Many biographies of Planned Parenthood founder Margaret Sanger are extremely sympathetic to their subject, some to the point of fawning.
The Sanger life is an interesting one, from her birth in upstate New York in 1879, to her death in Tuscon, Arizona in September, 1996. Whatever one’s views on abortion, contraception and family planning, there is little doubt Sanger’s formative years and her rise as a champion of American feminism, social reform and “reproductive choice”, make for an interesting read.
It is proper for any biographer to hold some fascination for his or her subject. Yet in most of the works surveyed, there is an unquestioning acceptance of the propriety of Dangers’ ideals and the methods used to realize them.
In the 1992 book Woman of Valor, Margaret Sanger and the Birth Control Movement in America, author Ellen Chesler portrays Sanger as an emancipator who helped American women gain control over their own bodies. Chesler sees Sanger as a visionary who paved the way for greater social acceptance of such practices as birth control, family planning and reproductive choice.

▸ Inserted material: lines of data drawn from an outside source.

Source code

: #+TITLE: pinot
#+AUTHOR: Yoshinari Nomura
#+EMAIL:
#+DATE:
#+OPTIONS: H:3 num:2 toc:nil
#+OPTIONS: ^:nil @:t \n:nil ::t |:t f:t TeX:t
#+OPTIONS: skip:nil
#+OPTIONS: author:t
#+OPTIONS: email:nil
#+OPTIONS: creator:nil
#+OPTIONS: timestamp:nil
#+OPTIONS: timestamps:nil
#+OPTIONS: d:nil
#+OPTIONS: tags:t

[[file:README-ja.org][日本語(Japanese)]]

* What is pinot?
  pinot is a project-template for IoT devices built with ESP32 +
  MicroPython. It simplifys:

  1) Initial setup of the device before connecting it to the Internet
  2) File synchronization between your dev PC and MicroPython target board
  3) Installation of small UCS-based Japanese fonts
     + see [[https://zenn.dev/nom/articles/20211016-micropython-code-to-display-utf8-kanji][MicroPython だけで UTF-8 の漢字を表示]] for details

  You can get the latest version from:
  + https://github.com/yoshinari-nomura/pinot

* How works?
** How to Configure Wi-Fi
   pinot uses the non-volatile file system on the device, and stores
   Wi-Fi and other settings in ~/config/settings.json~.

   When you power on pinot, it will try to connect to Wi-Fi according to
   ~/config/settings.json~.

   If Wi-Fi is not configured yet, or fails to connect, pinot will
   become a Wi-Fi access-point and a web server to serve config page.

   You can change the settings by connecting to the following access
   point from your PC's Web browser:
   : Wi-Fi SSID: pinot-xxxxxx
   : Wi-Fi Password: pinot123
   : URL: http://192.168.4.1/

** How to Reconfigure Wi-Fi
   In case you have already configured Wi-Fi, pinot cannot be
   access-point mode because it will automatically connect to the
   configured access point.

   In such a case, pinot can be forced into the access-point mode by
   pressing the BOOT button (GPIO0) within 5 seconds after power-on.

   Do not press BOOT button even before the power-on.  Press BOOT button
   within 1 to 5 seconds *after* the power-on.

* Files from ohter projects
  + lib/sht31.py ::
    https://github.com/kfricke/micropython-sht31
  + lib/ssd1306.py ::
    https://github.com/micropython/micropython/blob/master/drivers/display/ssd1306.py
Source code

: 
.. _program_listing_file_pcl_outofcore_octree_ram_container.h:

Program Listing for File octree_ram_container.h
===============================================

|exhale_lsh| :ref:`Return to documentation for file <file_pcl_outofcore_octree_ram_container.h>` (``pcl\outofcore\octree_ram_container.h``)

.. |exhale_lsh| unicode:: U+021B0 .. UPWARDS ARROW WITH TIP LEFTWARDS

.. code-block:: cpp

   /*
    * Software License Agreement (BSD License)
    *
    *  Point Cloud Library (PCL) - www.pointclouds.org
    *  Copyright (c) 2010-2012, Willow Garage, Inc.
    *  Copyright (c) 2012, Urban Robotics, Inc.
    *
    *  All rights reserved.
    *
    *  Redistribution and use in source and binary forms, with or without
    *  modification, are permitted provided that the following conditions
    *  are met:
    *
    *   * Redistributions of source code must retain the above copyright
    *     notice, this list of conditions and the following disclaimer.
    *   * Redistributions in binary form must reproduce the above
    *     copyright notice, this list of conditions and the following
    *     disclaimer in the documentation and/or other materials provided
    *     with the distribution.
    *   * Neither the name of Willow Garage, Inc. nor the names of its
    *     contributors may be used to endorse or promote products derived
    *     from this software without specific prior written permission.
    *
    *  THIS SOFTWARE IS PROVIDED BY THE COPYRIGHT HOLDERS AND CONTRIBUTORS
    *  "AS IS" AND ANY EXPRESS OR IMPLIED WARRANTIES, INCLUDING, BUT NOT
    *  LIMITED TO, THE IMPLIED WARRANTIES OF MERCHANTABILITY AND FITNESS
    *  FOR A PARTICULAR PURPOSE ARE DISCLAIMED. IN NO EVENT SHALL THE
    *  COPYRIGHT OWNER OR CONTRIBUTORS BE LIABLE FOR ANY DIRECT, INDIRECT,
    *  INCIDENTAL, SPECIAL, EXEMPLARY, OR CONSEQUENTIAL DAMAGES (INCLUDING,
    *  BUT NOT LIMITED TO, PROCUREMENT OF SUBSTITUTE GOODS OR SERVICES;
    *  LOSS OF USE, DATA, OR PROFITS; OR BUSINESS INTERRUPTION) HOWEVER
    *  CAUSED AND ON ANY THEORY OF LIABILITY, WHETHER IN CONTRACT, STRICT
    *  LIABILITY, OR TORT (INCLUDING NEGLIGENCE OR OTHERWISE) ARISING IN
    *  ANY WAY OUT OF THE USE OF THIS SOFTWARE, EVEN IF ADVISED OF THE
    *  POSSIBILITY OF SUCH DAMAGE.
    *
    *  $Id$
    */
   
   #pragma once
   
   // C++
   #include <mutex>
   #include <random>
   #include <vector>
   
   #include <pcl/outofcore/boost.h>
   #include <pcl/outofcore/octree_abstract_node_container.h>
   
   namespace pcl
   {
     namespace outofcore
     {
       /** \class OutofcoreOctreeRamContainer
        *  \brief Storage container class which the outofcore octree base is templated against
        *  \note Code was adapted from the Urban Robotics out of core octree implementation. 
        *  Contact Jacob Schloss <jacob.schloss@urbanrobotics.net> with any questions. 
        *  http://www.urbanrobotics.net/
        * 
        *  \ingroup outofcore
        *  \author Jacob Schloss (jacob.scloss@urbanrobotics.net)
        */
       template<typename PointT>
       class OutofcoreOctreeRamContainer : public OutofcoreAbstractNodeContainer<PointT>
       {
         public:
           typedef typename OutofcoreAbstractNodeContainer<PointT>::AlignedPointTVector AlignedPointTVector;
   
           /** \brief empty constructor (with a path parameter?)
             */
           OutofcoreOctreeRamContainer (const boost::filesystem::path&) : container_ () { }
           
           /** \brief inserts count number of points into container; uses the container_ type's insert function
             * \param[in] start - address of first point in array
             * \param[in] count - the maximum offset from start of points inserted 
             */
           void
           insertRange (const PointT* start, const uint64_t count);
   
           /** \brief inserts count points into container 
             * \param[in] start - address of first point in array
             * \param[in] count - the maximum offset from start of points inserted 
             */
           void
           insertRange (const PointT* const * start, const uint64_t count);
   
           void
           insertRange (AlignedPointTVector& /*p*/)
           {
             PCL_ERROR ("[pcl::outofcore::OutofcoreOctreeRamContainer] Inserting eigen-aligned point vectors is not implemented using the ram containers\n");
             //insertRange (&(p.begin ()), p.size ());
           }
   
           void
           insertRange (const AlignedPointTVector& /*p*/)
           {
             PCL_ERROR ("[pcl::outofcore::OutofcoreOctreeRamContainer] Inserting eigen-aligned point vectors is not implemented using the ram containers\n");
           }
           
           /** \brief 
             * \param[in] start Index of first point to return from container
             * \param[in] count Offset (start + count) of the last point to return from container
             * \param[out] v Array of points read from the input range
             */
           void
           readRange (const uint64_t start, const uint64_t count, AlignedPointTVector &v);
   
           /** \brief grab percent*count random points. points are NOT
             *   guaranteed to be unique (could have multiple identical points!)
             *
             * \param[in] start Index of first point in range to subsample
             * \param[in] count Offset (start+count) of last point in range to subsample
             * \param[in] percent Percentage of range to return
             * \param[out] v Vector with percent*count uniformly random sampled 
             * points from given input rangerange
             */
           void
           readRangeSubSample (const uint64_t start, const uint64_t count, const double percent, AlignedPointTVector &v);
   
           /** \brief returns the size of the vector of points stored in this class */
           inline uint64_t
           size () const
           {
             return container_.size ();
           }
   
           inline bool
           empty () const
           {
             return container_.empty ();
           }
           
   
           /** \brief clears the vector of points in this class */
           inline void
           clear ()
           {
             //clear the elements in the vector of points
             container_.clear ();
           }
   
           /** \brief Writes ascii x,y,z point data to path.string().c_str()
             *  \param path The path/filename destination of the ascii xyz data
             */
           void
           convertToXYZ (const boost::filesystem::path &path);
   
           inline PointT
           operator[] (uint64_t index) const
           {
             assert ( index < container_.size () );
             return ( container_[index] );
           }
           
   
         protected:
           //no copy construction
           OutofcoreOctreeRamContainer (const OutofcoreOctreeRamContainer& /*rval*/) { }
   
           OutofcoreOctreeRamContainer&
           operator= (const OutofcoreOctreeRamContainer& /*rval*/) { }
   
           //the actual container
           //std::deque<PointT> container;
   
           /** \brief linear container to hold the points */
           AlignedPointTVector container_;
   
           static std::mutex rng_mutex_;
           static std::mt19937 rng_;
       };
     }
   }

Although the author shows the many paradoxes of her subject’s life and work, there is an unmistakable fondness for Sanger and for Planned Parenthood.
Another author, Elyse Topalian, extolled Sanger’s courage and far-sightedness, and held her up as a model for American feminism.
Author Douglas Scott, an outspoken critic of Sanger and her Planned Parenthood legacy, had this to say about her biographers: “Now that many books have been written about the life of Margaret Sanger, it is important to remember that not all of them can be taken completely seriously. This is particularly true of Sanger’s autobiographical writings. Keep in mind that not everything written by Margaret Sanger is accurate. The same is true of most of those who have written about her. Some authors—overlooked Sanger’s seedy side in favour of creating a heroine.”
As David M. Kennedy notes in a biographical essay in Birth Control in America, The Career of Margaret Sanger, at least two of Sanger’s books…’were ghost-written and have the flavour of campaign biographies.” Most biographical writing about Mrs. Sanger, Kennedy says, “suffers from close reliance on these two books.”
Scholarship and research can become cloudy when advocacy enters the equation. As a result, the wise reader should approach works on the Planned Parenthood founder with just a few grains of salt.